Ccpccp - well obviously I don't agree. There is a fundamental difference between tax and school admissions. If you evade tax you are doing more harm than someone who does not. If you fiddle the admissions system you do exactly the same amount of harm as someone who doesn't. So the rules are entirely arbitrary, and someone who happens to fulfill the criteria is only more entitled within that arbitrary system, not in any moral sense.

onimolap · 16/01/2011 13:05

If she hasn't moved yet, then there is nothing you can do.

I'd she moves and the application process requires notification of change of address and you think she has not done this, then YANBU to report it.

The admissions system may be a crock of shite, but failing to comply with it isn't going to make it any better.

UnquietDad · 16/01/2011 17:25

ccpccp - I'm not sure what you mean by "would they still allocate a place if they had the info to hand before they made the decision?" This would imply that "they" (by which I presume we mean the Local Authority, which makes these decisions, not the school) would or should or could have MORE information about this family than about any other applying to the school.

The Local Authority does not know children and families personally - they go on the information given. There is no space on the form to say "I am only in this address until I get the place and then I am off".

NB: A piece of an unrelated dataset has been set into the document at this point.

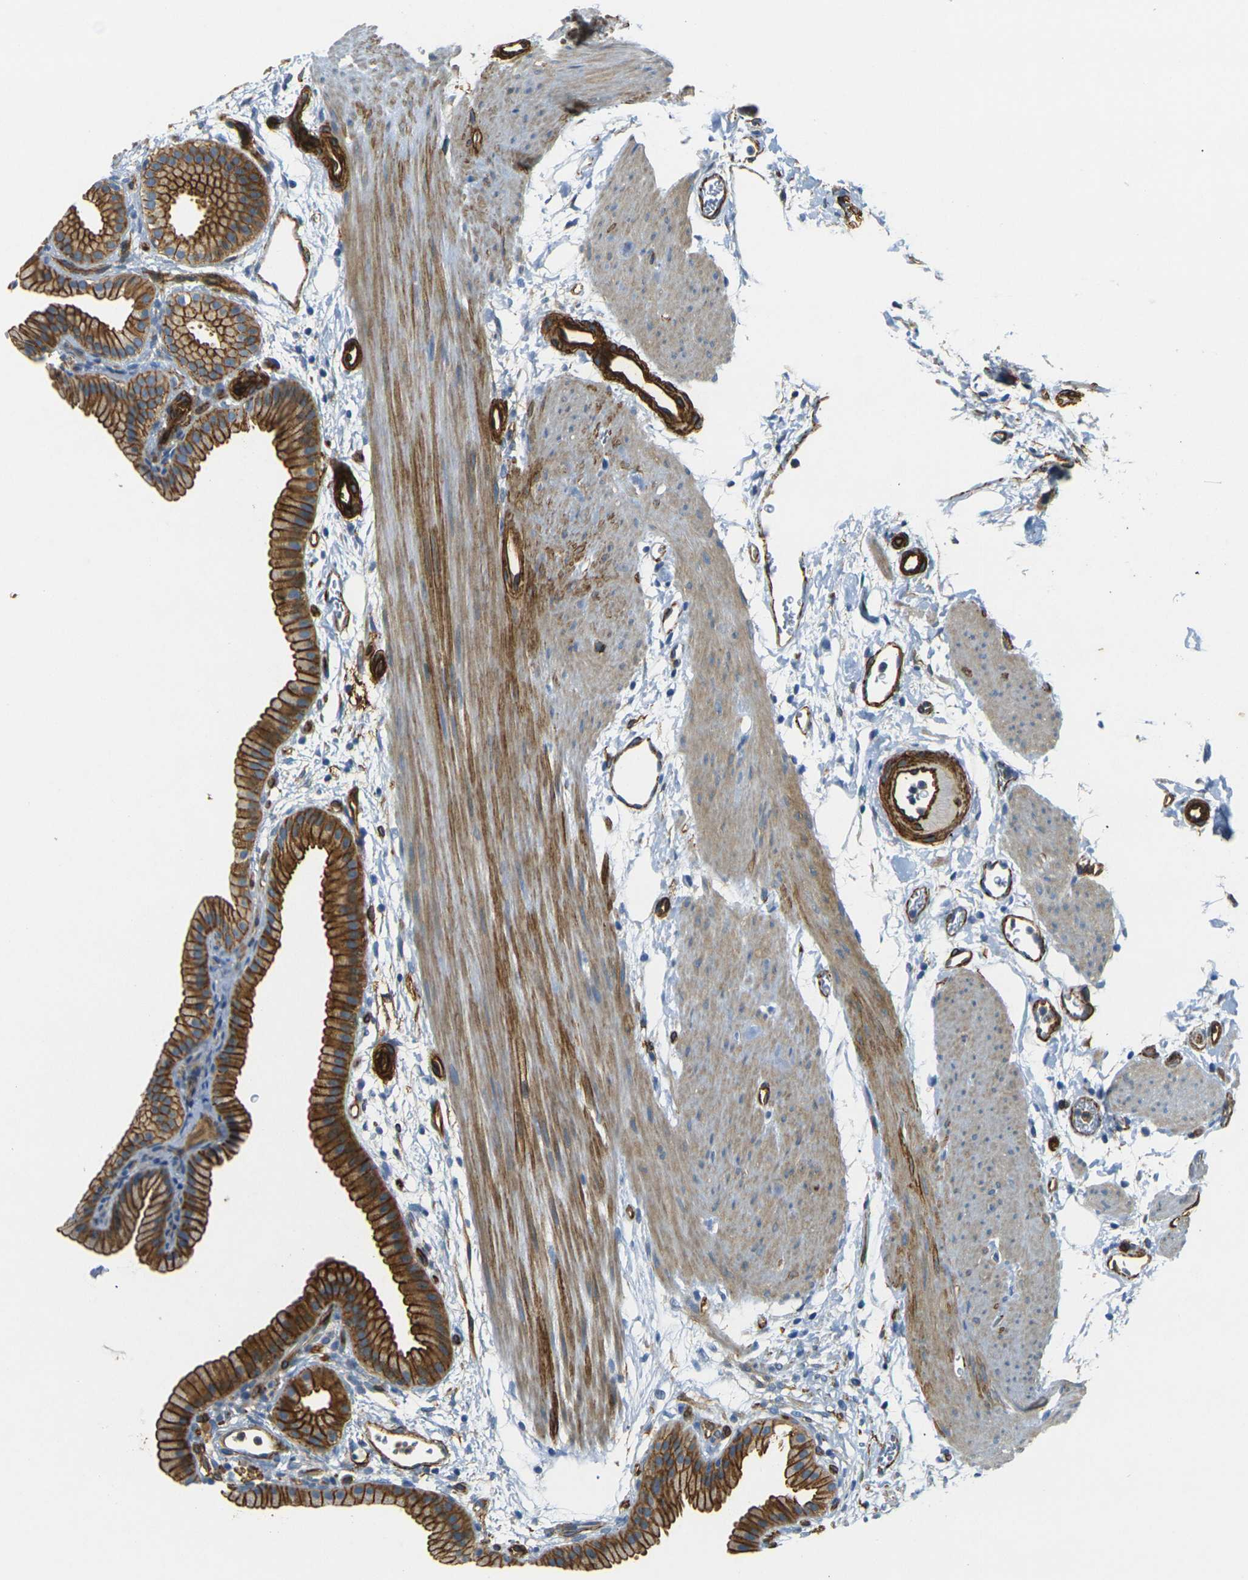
{"staining": {"intensity": "moderate", "quantity": ">75%", "location": "cytoplasmic/membranous"}, "tissue": "gallbladder", "cell_type": "Glandular cells", "image_type": "normal", "snomed": [{"axis": "morphology", "description": "Normal tissue, NOS"}, {"axis": "topography", "description": "Gallbladder"}], "caption": "A medium amount of moderate cytoplasmic/membranous staining is identified in about >75% of glandular cells in unremarkable gallbladder. Nuclei are stained in blue.", "gene": "EPHA7", "patient": {"sex": "female", "age": 64}}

claireybear82 · 16/01/2011 17:29

i wouldnt report her if it were me! if they are willing to go to those lengths they must be desparate for their child to get into the school. and who can blame them? if its a good school who doesnt want the best for their kids? i say keep ur nose out and let them get on with it. it doesnt affect u as long as ur kid gets a place? if someone in the catchment area doesnt then its upto them to right their own corner.

clam · 16/01/2011 20:51

Look, this woman has not committed fraud! The admissions forms do not allow you to put a future address down on your application. They insist that you list where you are living NOW. This is what she has done. She is still living there. Where's the fraud?
It's nothing whatsoever to do with you, so get on with your life and let her get on with hers.

twinkletweeter · 16/01/2011 22:25

Clairey all very well for you to say. I did fight my corner and appealed and lost and failed to get DD into the sane school as DS1 and ended up with 3 kids at 3 different schools. I know for a fact there were many parents who has lied on the admissions form. What you are saying is stuff people like me and it's everyone for themselves. Nice Hmm

TheCoalitionNeedsYou · 17/01/2011 10:08

twinkletweeter - the system IS everyone for themselves.